I hadn't subbed to him. I just listen to this podcast occasionally. I appreciate a lot of things he did but I feel like he lost the plot with this latest zealousness on the side of the anti-Israel loons in pursuit of free speech. I'm all for these fools showing the world who they are, but his coverage has no balance at all. It's so strange and honestly disturbing.
I agree. I have always respected him for his honest and independent stand on many issues. He is not the only Jew that now revealed their anti-Israeli sentiments and, frankly, their antisemitism, as strange as it sounds. If he sides with those who are for free Palestine “from the river to the sea”, I simply don’t want anything to do with him.
Taibbi was at Rolling Stone prior to his Substack work. He's second generation too. His father was at NBC.
Yes I know. I really like his writing. Very witty. His followers though, many are awful. I'm not talking about the occasional spats or trolls/jerks. It's the whole atmosphere. I don't comment much over there.

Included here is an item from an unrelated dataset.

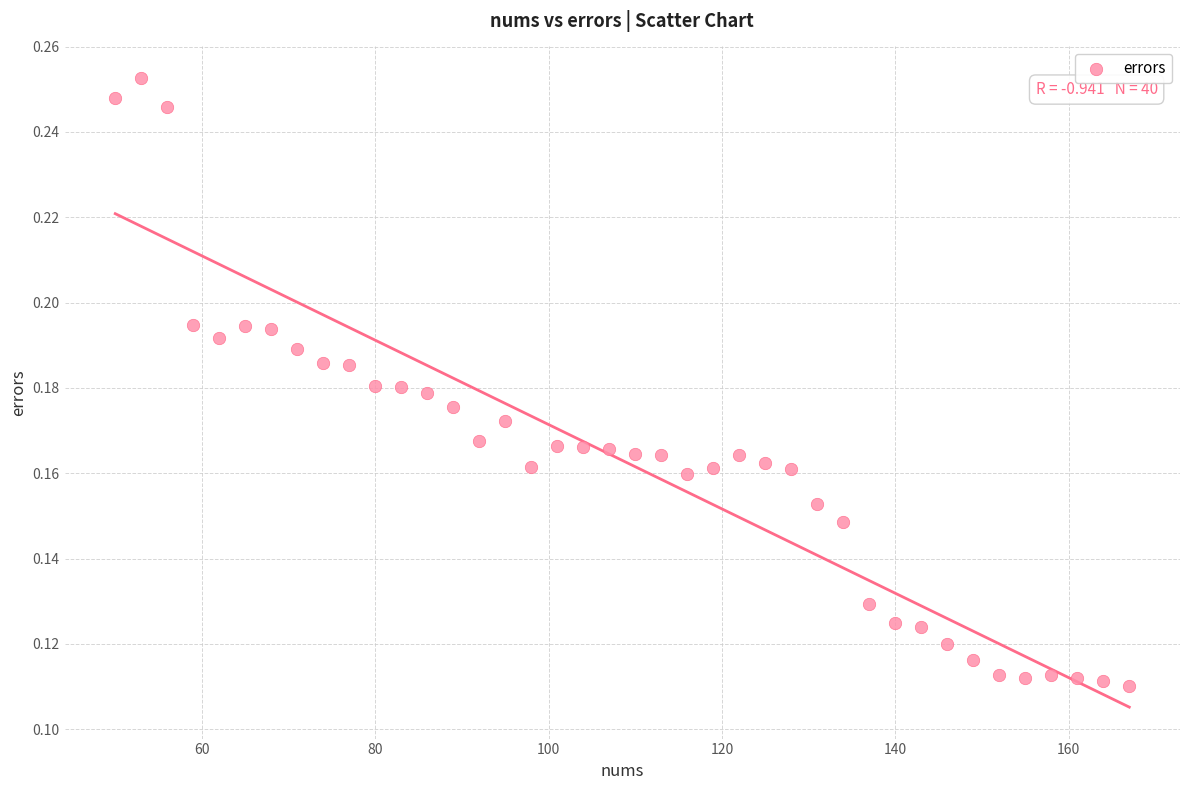

What is the range of X values (max minus min)?

117.0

I worked at a major mid-western university for years in a job that interfaced with top leadership. The problem is that there are too many democrats – including top administrators – using the institutions very intentionally to advocate for their political ideology with no checks and balances in place. Consider who universities bring in as guest speakers. They are selected to appeal to the majority of faculty and leadership. I used to – very delicately - bring up the point that there is value in airing countering voices and was met with uncomprehending or suspicious looks. At a practical level, the people in charge of speaker selection are evaluated on attendance at the event – and conservative voices aren’t a draw. The breakdown of ethical scholarship (i.e., work/education which is unbiased, reliable and credible) is equivalent to medical doctors ignoring science to pursue their own hypotheses on how to treat patients. One idea, require academies to include political ideology in their DEI practices and loose government funding if they can’t demonstrate that they are bringing political balance to their institutions.
My opinion: the money being turned off might drive the radical left underground somewhat but it won’t change their views, in fact it will probably harden them.

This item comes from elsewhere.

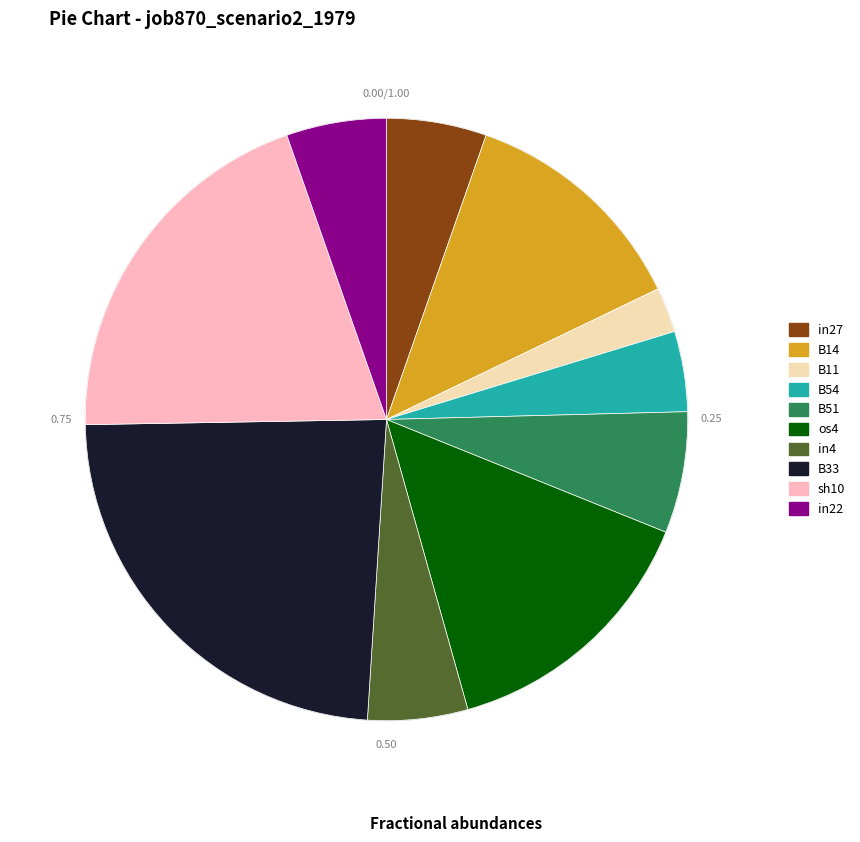

Do in4 and B51 together represent more than half of the pie?

No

The way to fix this is to do two things: 1) completely discredit elite, left wing universities, as us finally starting to happen and 2) offer an alternative, such as a network of Hillsdale type colleges, that offer affordable, high quality, traditional degrees that actually benefit the student.

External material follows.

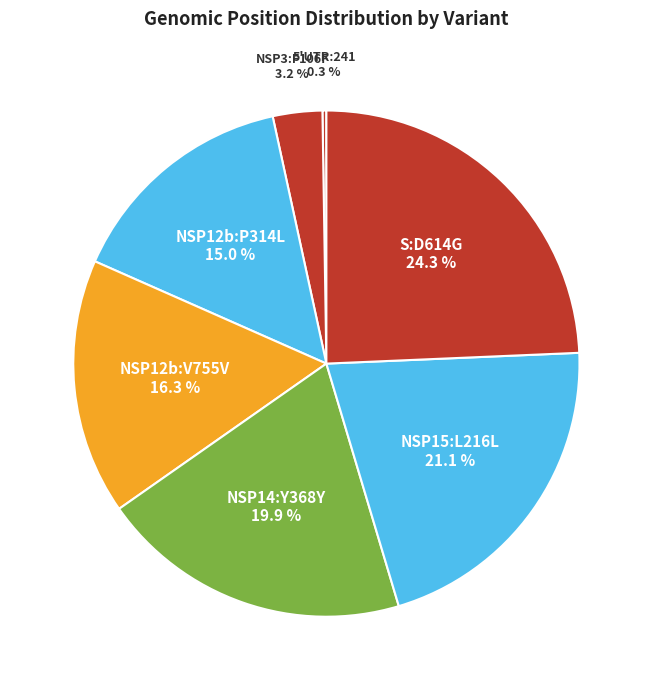

To the nearest percent, what percentage of the pie is NSP12b:V755V?

16%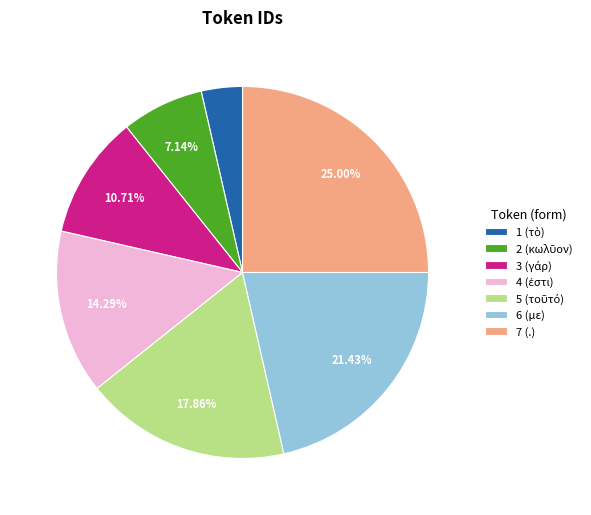

Which slice is the largest?

7 (.)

When these elite, left wing schools see demand drop and their reputations significantly tarnished, then they will change. They will hire a wide range of professors, stop with letting students run the asylum and drop the gender studies garbage degrees.
The number of New York Times subscribers is growing. https://www.statista.com/statistics/315041/new-york-times-company-digital-subscribers/
They should get sued by victims of the global antisemitic violence they instigated.
They won't ever change who they are. The institution itself must fail hard enough to make it clear their leadership did it.
They are getting more followers as they print just what the Jihadist want to hear. Leftist propaganda.
From making DEI consultants the same as snake oil salesmen, having major news outlets go out of business, and seeing job cuts and universities as funding dries up, as part of the movement is having the Redskins and Indians back are their team names too much to ask? That is such a reminder of the power of the Woke when I have to talk about either team. Am I wrong in wanting this?
After mandatory DEI meetings, the snake oil looks good. I miss the gatherings which focused on working and achieving together. At those meetings, there was a lightness, a we can do this, and a feel good vibe when exiting. Attend a DEI meeting to discover that you are a horrible clueless oppressor or a victim of history and micro & macro-aggression. Exit that meeting to sit in solitude in your car and make an angry venting phone call.